Ela deslanchou porque fez um trabalho maravilhoso de exploração da natureza humana. De sua própria experiência com os selos verdes, Plaskett sabia que colecionar adesivos ou pontos podia parecer uma realização em si. Assim, a American Airlines deliberadamente entregou centenas deles de uma vez, porque "10 mil milhas" soava muito melhor que "seis etapas de vôo." A companhia transformou as milhas viajadas em unidade de moeda em vez de dólares gastos, para reduzir as chances de as empresas reclamarem os prêmios de seus empregados. Afinal, eram os viajantes de negócios que decidiam por qual companhia iam voar, ainda que a conta fosse paga por seus empregadores. A milhagem para viajantes freqüentes se tornou uma espécie de comissão.

O melhor de tudo, os prêmios principais - férias -, eram exatamente o tipo de coisa para fazer sonhar acordado. Entretanto, seu custo para a American era quase nenhum porque a companhia teve o cuidado de usar assentos que, não fosse aquilo, ficariam desocupados.

Não espanta, então, que a United Airlines tenha copiado a American pouco tempo depois, e todas as outras grandes empresas as acompanharam em seguida. Como era sua intenção, os programas retardaram o avanço das empresas aéreas econômicas. Um estudo feito nos anos 90 revelou que os viajantes a negócios que faziam uma viagem de mil milhas pagavam U$ 170 extras, em média, para voar numa companhia com seu programa de usuário freqüente.

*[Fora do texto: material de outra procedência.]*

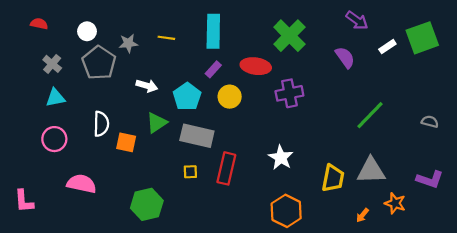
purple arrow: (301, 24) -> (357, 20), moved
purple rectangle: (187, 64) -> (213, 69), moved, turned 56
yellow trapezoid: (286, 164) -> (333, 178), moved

Mas eu aposto que não se encontraria a mesma vantagem hoje. As companhias aéreas econômicas são um pouco maiores do que eram, e têm seus próprios programas de fidelidade. Os gerentes de viagens de empresas, por sua vez, podem usar software para forçar os viajantes de negócio a escolherem a passagem mais barata.

E a milhagem não tem o mesmo ímpeto que já teve, porque também ela foi engolfada numa espiral inflacionária. Os viajantes que antes viam transferências para a primeira classe como um direito inalienável, hoje têm dificuldade em consegui-las porque muitas milhas estão respingando profusamente e os aviões andam cheios demais. Reclamar passagens gratuitas em rotas populares também pode parecer quase impossível.

Os programas de viajantes freqüentes não estão em via de desaparecer, porque nenhuma empresa aérea pode se dar o luxo de abandonar unilateralmente o seu. Mas comparada com o objetivo original de Crandall - impedir que os assentos de aviões se tornassem uma commodity - a milhagem está parecendo muito velha e cansada aos 25 anos.

Basta observar o que a United está fazendo para comemorar o 25º aniversário de seu programa. Está deixando seus melhores clientes usarem suas milhas para comprarem tacos de golfe Callaway, óculos escuros Coach e câmeras digitais Canon. Isso transforma a milhagem em mais um desconto em vez da garantia de fidelidade que Plaskett vislumbrava.